[Download PDF] I commend the member for Coogee and other members in this place for this motion. I take the opportunity to pay tribute not only to State Emergency Service [SES] volunteers for their efforts in the past 24 hours in responding to a huge amount of callouts and peoples' worry and despair but to the volunteers who contribute to efforts across the State during any emergency.
I acknowledge the member for Kiama, who is present in the Chamber, and the difficult conditions his community is dealing with at present. Obviously, being from the Blue Mountains, I mention my SES unit, which covers one of the largest municipal areas in the world.
The Blue Mountains local government area covers 1,433 square kilometres along the Great Dividing Range, in the west of the greater Sydney area, and about 70 per cent of that area sits in the Blue Mountains National Park. Some of the particular difficulties that are faced by our SES include terrain and climate—the very attributes that make our area an attractive place to visit.

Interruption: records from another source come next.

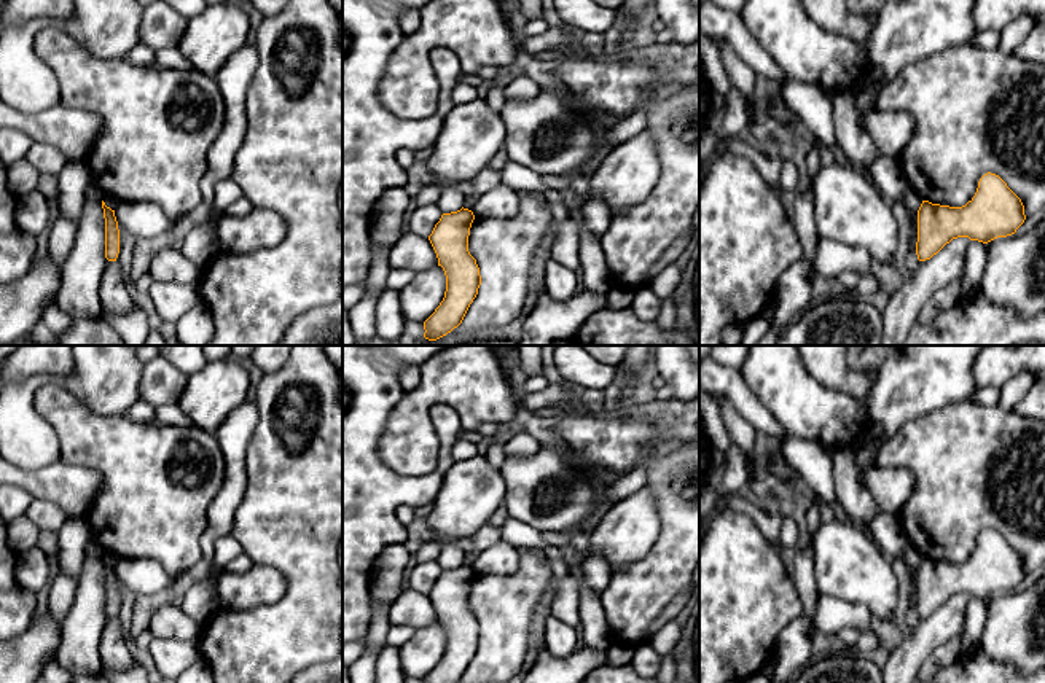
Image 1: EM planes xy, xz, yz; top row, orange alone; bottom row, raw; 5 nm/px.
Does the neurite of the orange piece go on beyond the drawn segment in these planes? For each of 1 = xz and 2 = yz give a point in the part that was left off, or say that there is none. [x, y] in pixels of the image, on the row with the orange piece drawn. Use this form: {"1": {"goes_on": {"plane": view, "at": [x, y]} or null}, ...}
{"1": {"goes_on": null}, "2": {"goes_on": null}}

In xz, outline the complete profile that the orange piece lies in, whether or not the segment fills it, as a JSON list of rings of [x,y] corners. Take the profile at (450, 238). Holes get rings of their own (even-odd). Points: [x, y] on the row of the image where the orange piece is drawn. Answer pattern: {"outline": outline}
{"outline": [[[468,209],[443,213],[429,240],[438,266],[446,275],[444,298],[424,322],[424,338],[436,341],[457,328],[481,285],[479,267],[468,252],[468,236],[475,215]]]}

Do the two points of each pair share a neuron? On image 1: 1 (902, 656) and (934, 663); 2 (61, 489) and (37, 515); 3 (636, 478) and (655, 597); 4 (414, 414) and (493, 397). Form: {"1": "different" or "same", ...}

I acknowledge that at the beginning of May this year the NSW State Emergency Service celebrated its sixtieth birthday. The State Emergency Service was formed after deadly floods affected the Hunter back in 1955. To this day, it is important for us to acknowledge our SES volunteers.

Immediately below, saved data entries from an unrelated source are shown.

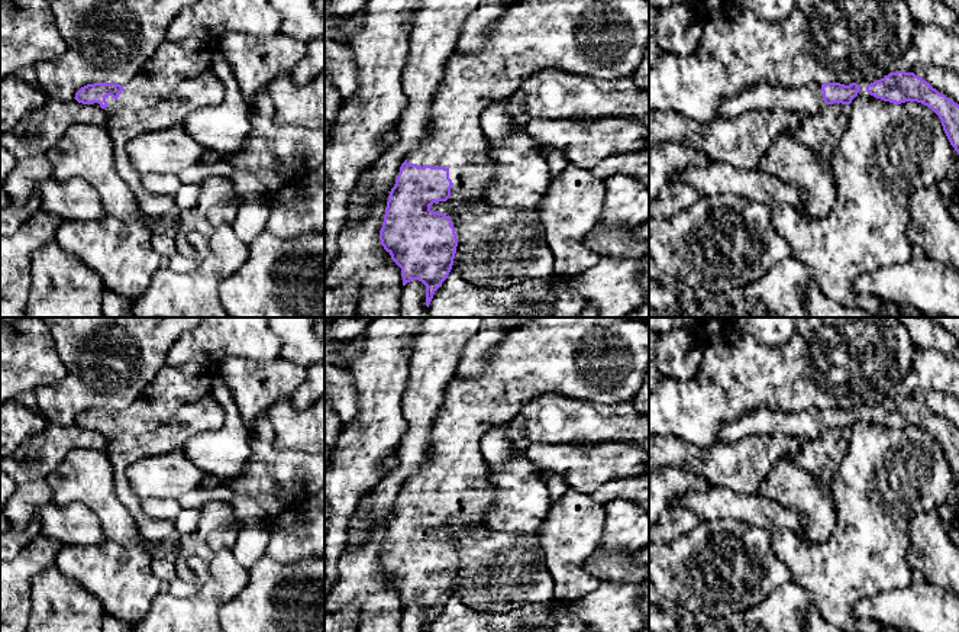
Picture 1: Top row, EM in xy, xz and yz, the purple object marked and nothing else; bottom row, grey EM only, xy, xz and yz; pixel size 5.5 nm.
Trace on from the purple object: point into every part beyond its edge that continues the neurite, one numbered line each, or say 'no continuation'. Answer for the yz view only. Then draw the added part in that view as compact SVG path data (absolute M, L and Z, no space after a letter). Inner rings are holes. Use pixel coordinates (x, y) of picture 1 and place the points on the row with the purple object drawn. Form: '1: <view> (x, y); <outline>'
1: yz (809, 99); M756 84L723 100L717 109L717 117L734 117L747 110L804 112L813 116L821 109L823 101L821 84L801 88Z

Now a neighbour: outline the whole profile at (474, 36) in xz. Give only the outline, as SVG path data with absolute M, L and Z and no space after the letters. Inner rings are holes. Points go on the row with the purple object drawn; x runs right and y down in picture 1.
M481 0L481 4L462 26L456 51L478 54L488 42L487 29L498 23L508 9L511 7L504 0Z

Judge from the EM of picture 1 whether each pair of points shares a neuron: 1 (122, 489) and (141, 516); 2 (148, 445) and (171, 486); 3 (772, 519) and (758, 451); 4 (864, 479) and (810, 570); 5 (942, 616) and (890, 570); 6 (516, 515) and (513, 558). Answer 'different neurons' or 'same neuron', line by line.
1: same neuron
2: different neurons
3: different neurons
4: same neuron
5: different neurons
6: different neurons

For an operational period of 14 days in April-May of this year, more than half of the Blue Mountains SES fleet was deployed to the Gosford, Wyong, Taree, Grafton and Port Stephens areas after more than 21,000 calls for assistance were made. Today I pay tribute to John Hughes, the local controller of the Blue Mountains SES, his operations team and countless volunteers.
Since the inception of the Blue Mountains SES unit in 1957, the unit has been involved in a large number of emergencies throughout the Blue Mountains and New South Wales. Today in the New South Wales Parliament I take my hat off to them and to all the SES volunteers across New South Wales.